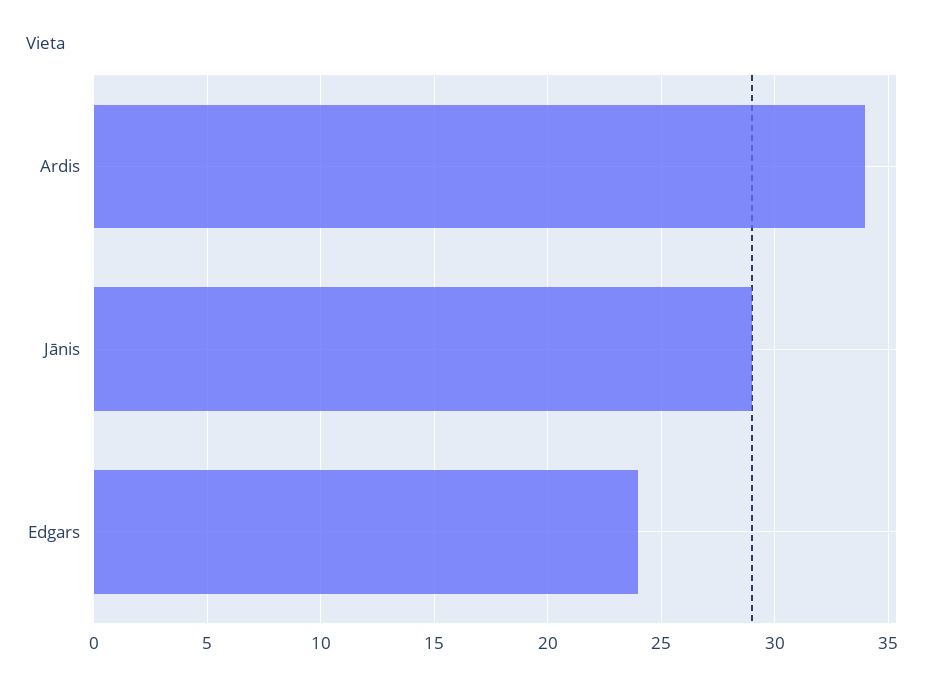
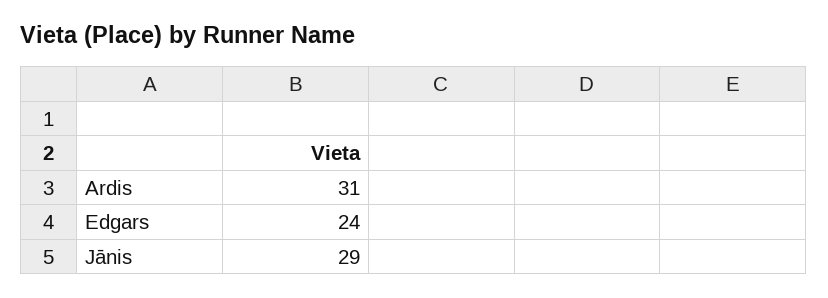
Ardis: 34 -> 31

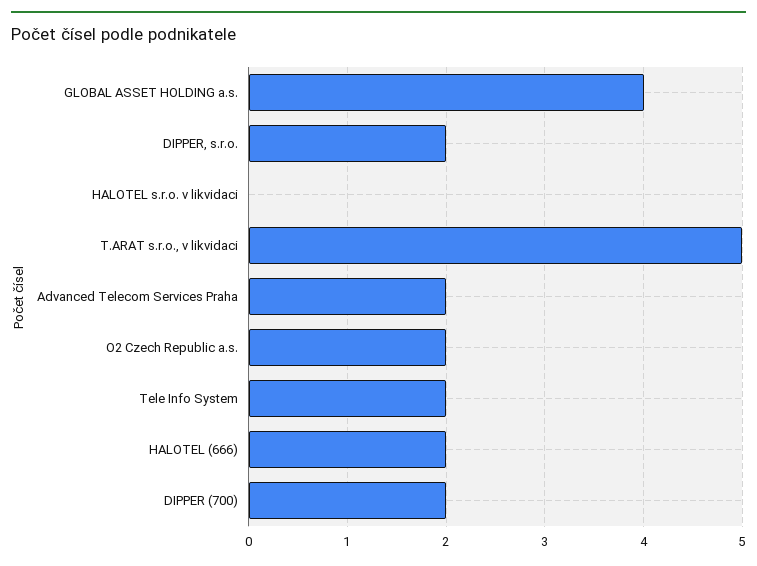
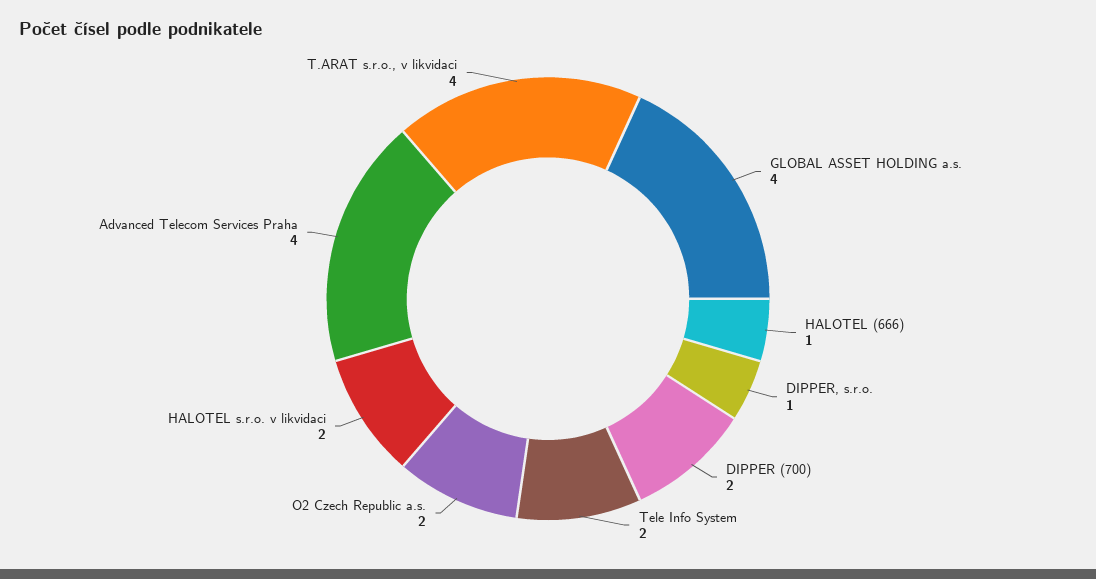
DIPPER, s.r.o.: 2 -> 1
HALOTEL s.r.o. v likvidaci: 0 -> 2
T.ARAT s.r.o., v likvidaci: 5 -> 4
Advanced Telecom Services Praha: 2 -> 4
HALOTEL (666): 2 -> 1

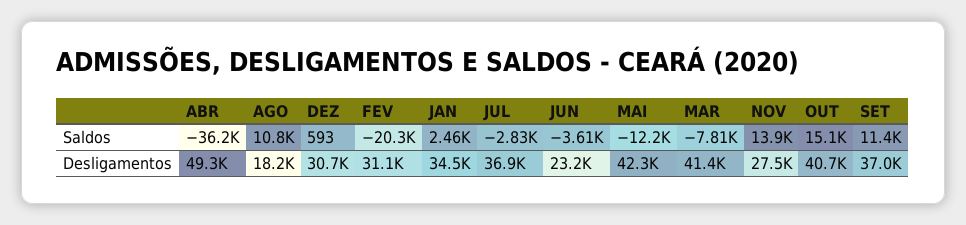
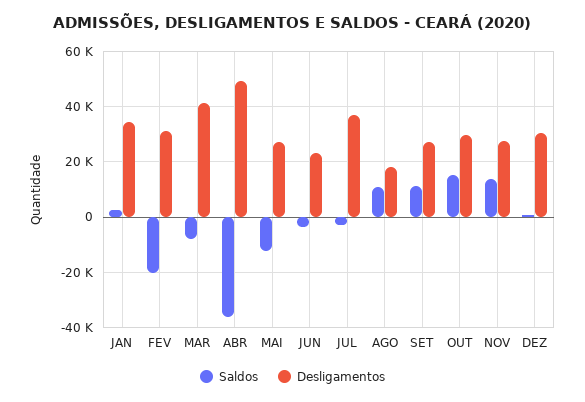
Desligamentos, MAI: 42300 -> 27500
Desligamentos, OUT: 40700 -> 30000
Desligamentos, SET: 37000 -> 27500

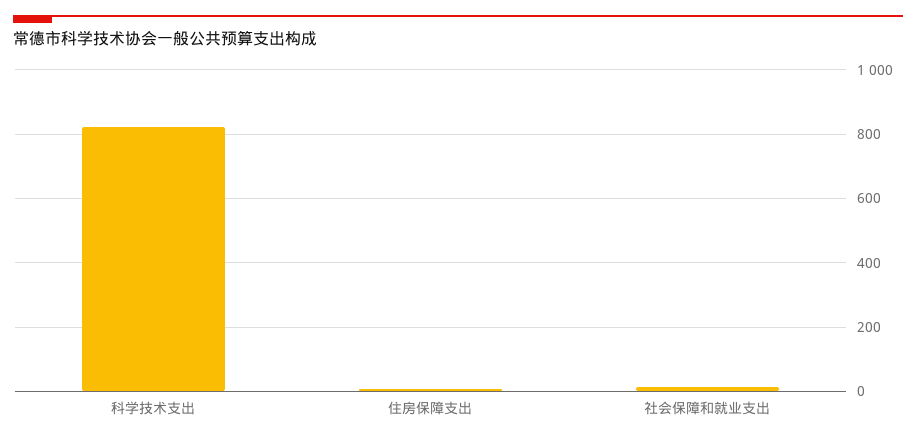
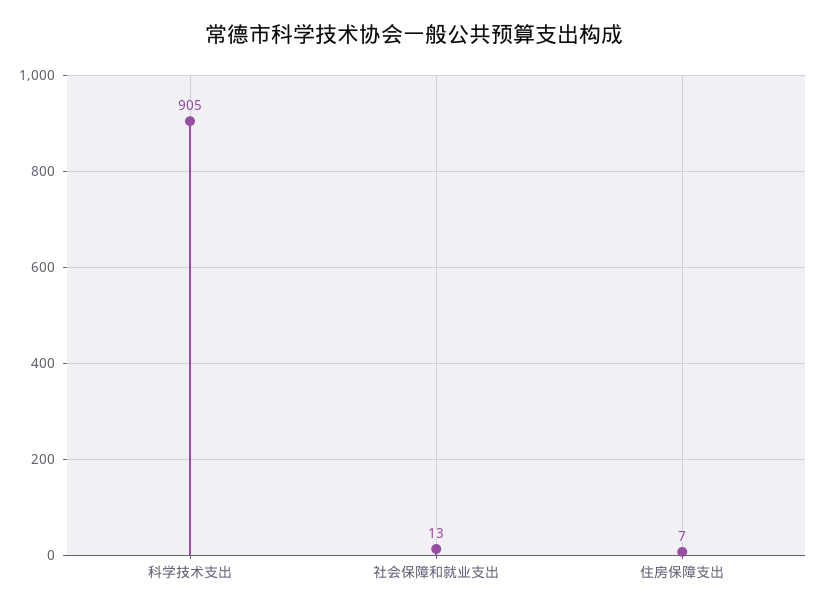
科学技术支出: 820 -> 905

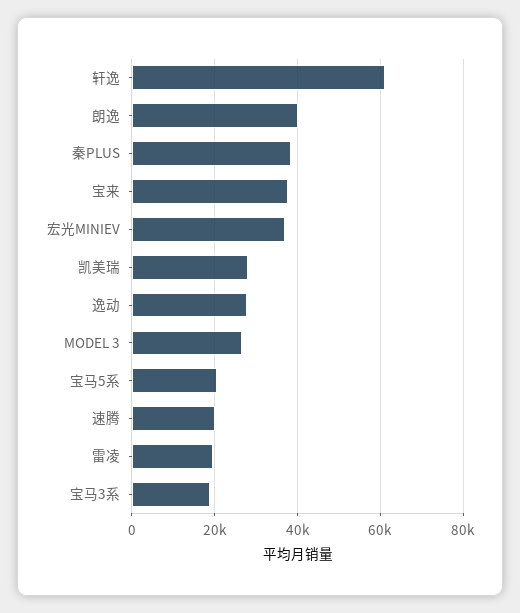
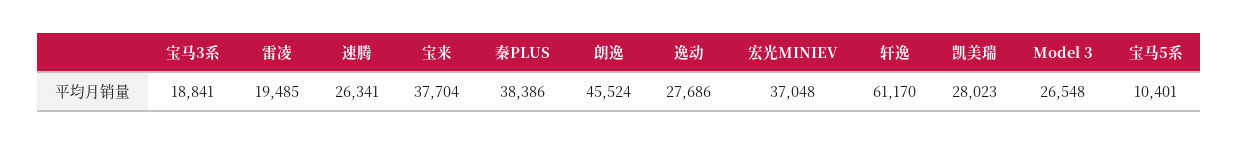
朗逸: 40000 -> 45524
宝马5系: 20000 -> 10401
速腾: 20000 -> 26341

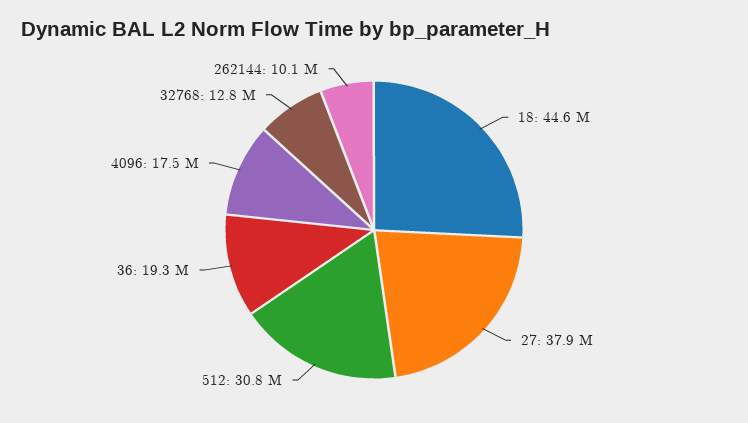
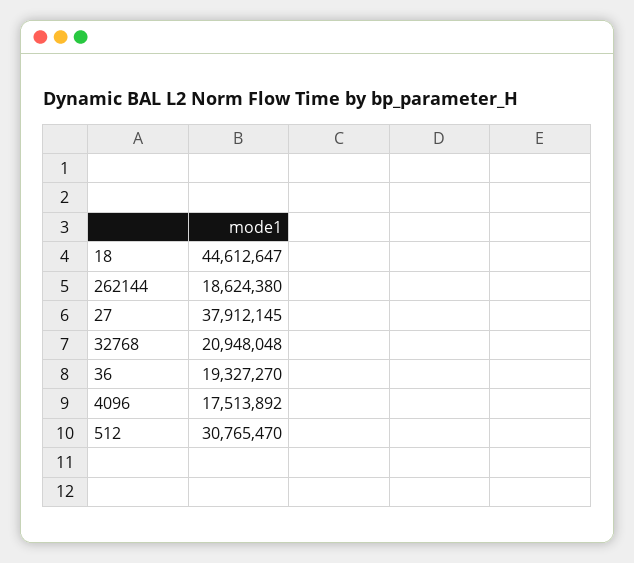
32768: 12800000 -> 20948048
262144: 10100000 -> 18624380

* **WORK REQUIRED**: From the first line to the last, repeat the records above exactly, leaving out the pictures.

* **EXERCISE SOLUTION**:
Ardis: 34 -> 31

DIPPER, s.r.o.: 2 -> 1
HALOTEL s.r.o. v likvidaci: 0 -> 2
T.ARAT s.r.o., v likvidaci: 5 -> 4
Advanced Telecom Services Praha: 2 -> 4
HALOTEL (666): 2 -> 1

Desligamentos, MAI: 42300 -> 27500
Desligamentos, OUT: 40700 -> 30000
Desligamentos, SET: 37000 -> 27500

科学技术支出: 820 -> 905

朗逸: 40000 -> 45524
宝马5系: 20000 -> 10401
速腾: 20000 -> 26341

32768: 12800000 -> 20948048
262144: 10100000 -> 18624380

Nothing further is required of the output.